Funniest/Most Insightful Comments Of The Week At Techdirt

from the trump-cards dept

This week, the MPAA unveiled some new anti-piracy ads that are targeted (of course) at people who have already paid to go see a movie. Vincent Clement won most insightful comment of the week by underlining just how backwards this is:

It’s interesting that at no point does the RIAA or movie studio every THANK people for paying to see the movie or for buying the DVD or digital file.

Even a used car salesman will shake your hand when you buy a vehicle.

Meanwhile, as we continued our discussion of the Uber crackdown in France, one commenter brought out the disingenuous argument that this is is really all about knowing that you’re insured when taking a cab. Senor Space Beans won second place for insightful by putting that notion to bed:

It’s funny, my state government checks to see if I have insurance before issuing my drivers licence. It doesn’t cost six figures to perform said check. The license doesn’t provide the insurance; it stipulates that you have insurance.

Taxi Licenses in Paris cost so much because legacy taxi companies lobbied to have them raised to prevent any new comers from elbowing in on their market share. They’ve created their own problem and nobody’s talking about it because it’s easier to blame someone else when you’ve failed to innovate.

For editor’s choice on the insightful side, we start out with a response to the FCC commissioner’s apparent view that broadband isn’t all that important. Seegras had a solid theory on just how he could be so wrong:

Secretary Syndrome

Some people don’t even realise they’re dependant on the internet, because they have all their staff doing the work — depending on the internet — on their behalf.

Next, we circle back to the MPAA’s anti-piracy ads, where one commenter suggested there’s nothing movie studios could that the Techdirt community would approve of or appreciate. DannyB chimed in with a list of counter-examples:

You are wrong. But you are too blind to see it.

Here are a dozen things the movie industry could do.

1. Quit focusing on Google which has absolutely nothing to do with piracy.
2. Go after actual infringers. With proof. Using due process. You know, the site hosting infringing content. Free Clue: if you take those down, then those sites don’t appear in Google. (and other search engines!)
3. Quit trying to use copyright as a censorship tool.
4. Quit trying to create laws the impose liability upon everyone except the actual infringers.
5. Try making movies that I actually want to see. (There is exactly one movie this summer that I am interested in seeing — this is the first time in several years. This new stupid anti-piracy ad for three minutes is giving me 2nd thoughts.)
6. If you want to actually help the hard working people you feature in your anti piracy ad, then get rid of Hollywood Accounting.
7. Quit complaining about the Creative Commons license.
8. If I buy a DVD (or CD) I should own either a piece of plastic that costs virtually nothing to produce, or I should own a licensed copy that allows me to very cheaply replace the worn piece of plastic. Or have reasonable backup policies. Most people are honest. But you’ll never see this.
9. Quit trying to destroy the public domain. Quit trying to re-copyright it.
10. Quit extending copyright.
11. In short, quit abusing copyright.
12. Quit trolling TechDirt

Extra freebie:

13. Get your head out of the sand. Quit being stuck in the past. See the future. Technology is your friend. It always has been historically even when you fought it kicking and screaming.

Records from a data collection
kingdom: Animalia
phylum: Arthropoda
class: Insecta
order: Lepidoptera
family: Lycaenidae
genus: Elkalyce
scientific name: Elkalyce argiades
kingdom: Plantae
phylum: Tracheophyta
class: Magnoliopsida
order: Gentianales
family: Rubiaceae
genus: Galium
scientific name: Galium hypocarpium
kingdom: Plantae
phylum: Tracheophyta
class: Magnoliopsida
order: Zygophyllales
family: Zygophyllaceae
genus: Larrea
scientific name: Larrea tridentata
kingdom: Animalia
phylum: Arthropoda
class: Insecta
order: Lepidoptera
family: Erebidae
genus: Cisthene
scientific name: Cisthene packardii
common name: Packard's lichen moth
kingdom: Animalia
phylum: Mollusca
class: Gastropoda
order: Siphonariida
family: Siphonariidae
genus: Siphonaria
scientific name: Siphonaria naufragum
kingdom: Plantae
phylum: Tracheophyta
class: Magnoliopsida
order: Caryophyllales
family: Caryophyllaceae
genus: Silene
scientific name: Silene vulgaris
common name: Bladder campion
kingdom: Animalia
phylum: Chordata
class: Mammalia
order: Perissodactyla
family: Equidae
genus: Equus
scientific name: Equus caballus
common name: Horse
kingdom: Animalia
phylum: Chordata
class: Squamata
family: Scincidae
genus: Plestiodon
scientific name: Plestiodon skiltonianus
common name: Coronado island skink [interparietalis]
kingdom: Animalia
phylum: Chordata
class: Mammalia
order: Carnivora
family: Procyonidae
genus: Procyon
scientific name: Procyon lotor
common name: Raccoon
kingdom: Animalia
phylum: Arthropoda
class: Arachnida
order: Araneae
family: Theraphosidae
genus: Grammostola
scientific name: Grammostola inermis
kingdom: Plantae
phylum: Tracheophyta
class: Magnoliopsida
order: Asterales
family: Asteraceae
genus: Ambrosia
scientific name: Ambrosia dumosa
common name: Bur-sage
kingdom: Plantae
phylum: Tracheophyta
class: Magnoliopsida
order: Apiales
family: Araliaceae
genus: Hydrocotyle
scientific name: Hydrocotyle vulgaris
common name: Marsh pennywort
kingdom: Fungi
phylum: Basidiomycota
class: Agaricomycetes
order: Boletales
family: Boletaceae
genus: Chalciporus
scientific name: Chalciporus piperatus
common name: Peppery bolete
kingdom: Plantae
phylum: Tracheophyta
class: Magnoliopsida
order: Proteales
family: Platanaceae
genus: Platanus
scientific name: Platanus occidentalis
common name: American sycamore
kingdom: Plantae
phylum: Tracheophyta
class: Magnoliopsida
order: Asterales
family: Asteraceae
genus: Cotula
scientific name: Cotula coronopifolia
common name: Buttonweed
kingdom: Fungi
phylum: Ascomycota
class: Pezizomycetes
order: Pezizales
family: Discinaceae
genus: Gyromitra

BRIEF 1:
Check each statement against the Techdirt comments roundup and answer yes or no, quoting the words that decide it: (a) Vincent Clement won most insightful comment of the week; (b) taxi licenses in Paris are described as cheap; (c) Seegras's comment was picked for editor's choice on the funny side.
BRIEF 2:
Continue the Techdirt comments roundup, beginning right after its last list item.

FINAL ANSWER 1:
(a) Yes: "Vincent Clement won most insightful comment of the week"
(b) No: "Taxi Licenses in Paris cost so much because legacy taxi companies lobbied to have them raised"
(c) No: "For editor’s choice on the insightful side"

FINAL ANSWER 2:
Over on the funny side, we start out on a recent patent trolling story, this time involving newly-formed company Wetro Lan, LLC. Beltorak noticed something about that name, and I’m not even entirely sure it’s a coincidence:

wait wait wait wait

are you serious?? a patent troll called “We Trollin”??? How is this not some form of high satire?

oh yeah, cause they’re serious :-/

Next, in response to Donald Trump’s defamation lawsuit over an Instagram photo that put his face next to Dylan Roof’s, one anonymous comment’s second-place win shows just how much people can’t stand Trump:

About that side-by-side picture- between the two of them, why is Trump the one suing?

For editor’s choice on the funny side, we’ll start by heading back to the MPAA anti-piracy ads one more time, since one anonymous commenter discovered something hilarious when he tried to watch:

I don’t usually go to the movies but I still wanted to see what these commercials are about, so I clicked the links.

“This content is not available in your region.”

Huh, I guess they only want people in the United States to stop pirating.

Finally, every now and then we get a comment that is a complete satirical re-imagining of a famous work. Truth be told, a lot of them don’t seem all that inspired — but DannyB deserves a second nod this week for his opus, How the Cable TV stole Internet Streaming:

Every Who on the Internet liked Netflix a lot…
But the Cable who lived north of Internet, Did NOT!
The Cable HATED Netflix, the whole TV streaming!
Now, please don’t ask why. No one quite knows the reason.

It could be his head wasn’t screwed on just right.
It could be, perhaps, that his greed was too tight.
But the reason most likely for the copyright pigs
May have been that their ego was six sizes too big.

Whatever the reason, Their heart or their greed,
They stood on the precipice of Cable TV.
Staring down from their cave with a sour, greedy fret,
At the warm lighted screens all over the Internet.

For they knew down on the Internet
Every Who they could see
Was watching Netflix original series
Instead of Cable TV!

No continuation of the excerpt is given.